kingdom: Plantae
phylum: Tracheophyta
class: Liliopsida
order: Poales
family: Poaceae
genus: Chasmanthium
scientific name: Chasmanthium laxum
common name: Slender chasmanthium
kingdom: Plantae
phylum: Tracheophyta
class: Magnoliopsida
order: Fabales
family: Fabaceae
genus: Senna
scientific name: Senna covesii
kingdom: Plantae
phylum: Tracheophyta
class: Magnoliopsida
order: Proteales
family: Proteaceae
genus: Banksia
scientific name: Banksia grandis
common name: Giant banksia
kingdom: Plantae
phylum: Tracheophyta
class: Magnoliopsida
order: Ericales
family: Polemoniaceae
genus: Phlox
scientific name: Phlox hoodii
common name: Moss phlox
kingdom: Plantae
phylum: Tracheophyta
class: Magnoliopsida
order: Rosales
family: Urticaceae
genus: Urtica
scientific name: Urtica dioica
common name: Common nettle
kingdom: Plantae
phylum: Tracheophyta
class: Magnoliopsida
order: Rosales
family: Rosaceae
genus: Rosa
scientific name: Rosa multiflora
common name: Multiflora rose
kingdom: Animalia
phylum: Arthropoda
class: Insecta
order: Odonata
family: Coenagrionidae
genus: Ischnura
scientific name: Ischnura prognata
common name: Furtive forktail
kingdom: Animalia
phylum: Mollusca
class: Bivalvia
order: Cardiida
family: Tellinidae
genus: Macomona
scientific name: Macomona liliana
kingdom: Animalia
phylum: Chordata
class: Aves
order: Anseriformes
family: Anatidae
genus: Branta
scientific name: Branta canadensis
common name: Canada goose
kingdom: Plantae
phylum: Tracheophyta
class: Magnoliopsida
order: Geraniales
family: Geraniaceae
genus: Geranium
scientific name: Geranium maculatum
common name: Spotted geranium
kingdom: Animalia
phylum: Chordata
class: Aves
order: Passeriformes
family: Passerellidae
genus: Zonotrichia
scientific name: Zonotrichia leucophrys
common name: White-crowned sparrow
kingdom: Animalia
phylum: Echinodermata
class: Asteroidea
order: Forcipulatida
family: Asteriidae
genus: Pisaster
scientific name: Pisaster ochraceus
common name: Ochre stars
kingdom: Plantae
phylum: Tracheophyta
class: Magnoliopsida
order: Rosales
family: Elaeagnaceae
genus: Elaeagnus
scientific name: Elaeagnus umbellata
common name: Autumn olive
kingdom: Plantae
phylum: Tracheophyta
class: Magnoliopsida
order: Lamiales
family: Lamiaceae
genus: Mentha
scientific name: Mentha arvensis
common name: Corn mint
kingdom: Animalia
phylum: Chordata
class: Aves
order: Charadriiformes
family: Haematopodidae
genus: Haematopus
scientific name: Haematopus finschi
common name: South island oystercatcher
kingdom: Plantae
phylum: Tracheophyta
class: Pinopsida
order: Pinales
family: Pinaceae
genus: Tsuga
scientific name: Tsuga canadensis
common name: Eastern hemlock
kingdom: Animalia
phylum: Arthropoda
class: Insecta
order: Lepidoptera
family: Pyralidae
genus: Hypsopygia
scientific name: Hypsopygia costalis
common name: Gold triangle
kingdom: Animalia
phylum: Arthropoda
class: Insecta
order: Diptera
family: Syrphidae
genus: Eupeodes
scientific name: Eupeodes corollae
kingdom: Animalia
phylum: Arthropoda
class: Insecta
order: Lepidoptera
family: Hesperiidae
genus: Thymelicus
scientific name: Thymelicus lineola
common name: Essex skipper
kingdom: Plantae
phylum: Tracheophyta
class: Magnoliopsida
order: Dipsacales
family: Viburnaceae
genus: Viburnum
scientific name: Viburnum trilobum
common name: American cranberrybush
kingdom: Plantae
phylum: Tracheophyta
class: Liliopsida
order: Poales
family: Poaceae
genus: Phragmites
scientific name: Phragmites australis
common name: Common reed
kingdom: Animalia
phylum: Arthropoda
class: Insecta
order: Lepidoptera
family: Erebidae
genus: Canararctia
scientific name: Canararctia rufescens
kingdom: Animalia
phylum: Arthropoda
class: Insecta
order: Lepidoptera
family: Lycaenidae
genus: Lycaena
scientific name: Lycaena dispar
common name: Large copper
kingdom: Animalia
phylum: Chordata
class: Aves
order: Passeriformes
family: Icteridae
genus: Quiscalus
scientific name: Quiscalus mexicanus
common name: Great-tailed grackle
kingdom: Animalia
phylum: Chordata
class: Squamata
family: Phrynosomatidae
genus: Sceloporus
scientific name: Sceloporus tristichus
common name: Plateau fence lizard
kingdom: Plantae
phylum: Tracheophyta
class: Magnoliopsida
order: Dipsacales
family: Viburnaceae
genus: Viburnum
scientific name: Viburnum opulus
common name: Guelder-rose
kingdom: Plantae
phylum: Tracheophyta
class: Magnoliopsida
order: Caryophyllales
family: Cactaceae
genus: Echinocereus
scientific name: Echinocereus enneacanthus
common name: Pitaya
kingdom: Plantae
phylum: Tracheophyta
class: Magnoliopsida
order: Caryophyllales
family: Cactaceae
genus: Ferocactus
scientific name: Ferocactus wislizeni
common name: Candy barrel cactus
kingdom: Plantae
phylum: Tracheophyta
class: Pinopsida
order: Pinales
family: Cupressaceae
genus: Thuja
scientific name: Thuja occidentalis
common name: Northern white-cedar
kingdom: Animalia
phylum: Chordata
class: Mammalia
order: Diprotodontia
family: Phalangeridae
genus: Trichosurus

-=-=-=-=-

__TASK STATEMENT__: Recast the lines as a JSON list of strings, one string per line and with blank lines left out, beginning at the first line of the entries and stopping after the line that contains "genus: Geranium".

__CORRECT OUTPUT__:
[
  "kingdom: Plantae",
  "phylum: Tracheophyta",
  "class: Liliopsida",
  "order: Poales",
  "family: Poaceae",
  "genus: Chasmanthium",
  "scientific name: Chasmanthium laxum",
  "common name: Slender chasmanthium",
  "kingdom: Plantae",
  "phylum: Tracheophyta",
  "class: Magnoliopsida",
  "order: Fabales",
  "family: Fabaceae",
  "genus: Senna",
  "scientific name: Senna covesii",
  "kingdom: Plantae",
  "phylum: Tracheophyta",
  "class: Magnoliopsida",
  "order: Proteales",
  "family: Proteaceae",
  "genus: Banksia",
  "scientific name: Banksia grandis",
  "common name: Giant banksia",
  "kingdom: Plantae",
  "phylum: Tracheophyta",
  "class: Magnoliopsida",
  "order: Ericales",
  "family: Polemoniaceae",
  "genus: Phlox",
  "scientific name: Phlox hoodii",
  "common name: Moss phlox",
  "kingdom: Plantae",
  "phylum: Tracheophyta",
  "class: Magnoliopsida",
  "order: Rosales",
  "family: Urticaceae",
  "genus: Urtica",
  "scientific name: Urtica dioica",
  "common name: Common nettle",
  "kingdom: Plantae",
  "phylum: Tracheophyta",
  "class: Magnoliopsida",
  "order: Rosales",
  "family: Rosaceae",
  "genus: Rosa",
  "scientific name: Rosa multiflora",
  "common name: Multiflora rose",
  "kingdom: Animalia",
  "phylum: Arthropoda",
  "class: Insecta",
  "order: Odonata",
  "family: Coenagrionidae",
  "genus: Ischnura",
  "scientific name: Ischnura prognata",
  "common name: Furtive forktail",
  "kingdom: Animalia",
  "phylum: Mollusca",
  "class: Bivalvia",
  "order: Cardiida",
  "family: Tellinidae",
  "genus: Macomona",
  "scientific name: Macomona liliana",
  "kingdom: Animalia",
  "phylum: Chordata",
  "class: Aves",
  "order: Anseriformes",
  "family: Anatidae",
  "genus: Branta",
  "scientific name: Branta canadensis",
  "common name: Canada goose",
  "kingdom: Plantae",
  "phylum: Tracheophyta",
  "class: Magnoliopsida",
  "order: Geraniales",
  "family: Geraniaceae",
  "genus: Geranium"
]